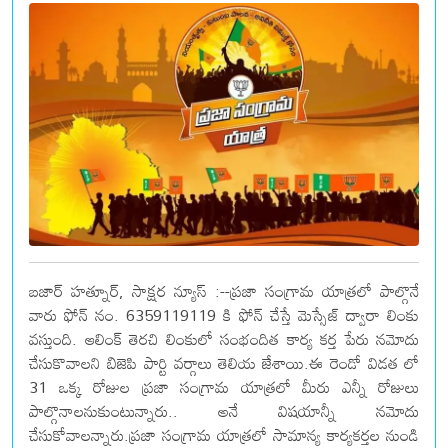
బజార్ హత్నూర్, సాక్షర న్యూస్ :--ప్రజా సంగ్రామ యాత్రలో పాల్గొనే
వారు ఫోన్ నం. 6359119119 కి ఫోన్ చేస్తే మెస్సేజ్ ద్వారా లింకు
వస్తుంది. ఆలింక్ తెరచి లింకులో సంభందిత కార్య కర్త పేరు నమోదు
చేసుకొవాలని బిజెపి పార్టి వర్గాలు తెలియ జేశాయి.ఈ రెండో విడత లో
31 ఒక్క రోజుల ప్రజా సంగ్రామ యాత్రలో మీరు ఎన్నీ రోజులు
పాల్గొనాలనుకుంటున్నారు.. అనే విషయాన్నీ నమోదు
చేసుకోవాలన్నారు.ప్రజా సంగ్రామ యాత్రలో సామాన్య కార్యకర్తల నుండి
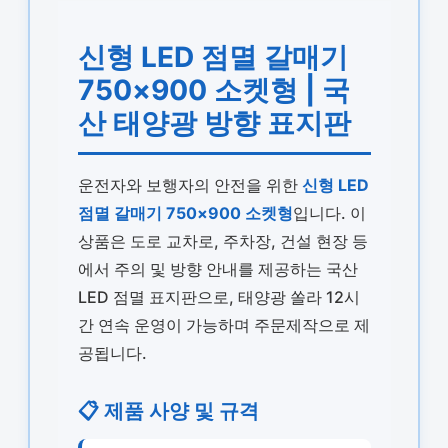
신형 LED 점멸 갈매기
750×900 소켓형 | 국
산 태양광 방향 표지판
운전자와 보행자의 안전을 위한
신형 LED
점멸 갈매기 750×900 소켓형
입니다. 이
상품은 도로 교차로, 주차장, 건설 현장 등
에서 주의 및 방향 안내를 제공하는 국산
LED 점멸 표지판으로, 태양광 쏠라 12시
간 연속 운영이 가능하며 주문제작으로 제
공됩니다.
📋 제품 사양 및 규격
=-=-=-=-=
_WHAT IS REQUIRED_
Leave out the pictures and retype every line above exactly.

_EXERCISE RESULT_
బజార్ హత్నూర్, సాక్షర న్యూస్ :--ప్రజా సంగ్రామ యాత్రలో పాల్గొనే
వారు ఫోన్ నం. 6359119119 కి ఫోన్ చేస్తే మెస్సేజ్ ద్వారా లింకు
వస్తుంది. ఆలింక్ తెరచి లింకులో సంభందిత కార్య కర్త పేరు నమోదు
చేసుకొవాలని బిజెపి పార్టి వర్గాలు తెలియ జేశాయి.ఈ రెండో విడత లో
31 ఒక్క రోజుల ప్రజా సంగ్రామ యాత్రలో మీరు ఎన్నీ రోజులు
పాల్గొనాలనుకుంటున్నారు.. అనే విషయాన్నీ నమోదు
చేసుకోవాలన్నారు.ప్రజా సంగ్రామ యాత్రలో సామాన్య కార్యకర్తల నుండి
신형 LED 점멸 갈매기
750×900 소켓형 | 국
산 태양광 방향 표지판
운전자와 보행자의 안전을 위한
신형 LED
점멸 갈매기 750×900 소켓형
입니다. 이
상품은 도로 교차로, 주차장, 건설 현장 등
에서 주의 및 방향 안내를 제공하는 국산
LED 점멸 표지판으로, 태양광 쏠라 12시
간 연속 운영이 가능하며 주문제작으로 제
공됩니다.
📋 제품 사양 및 규격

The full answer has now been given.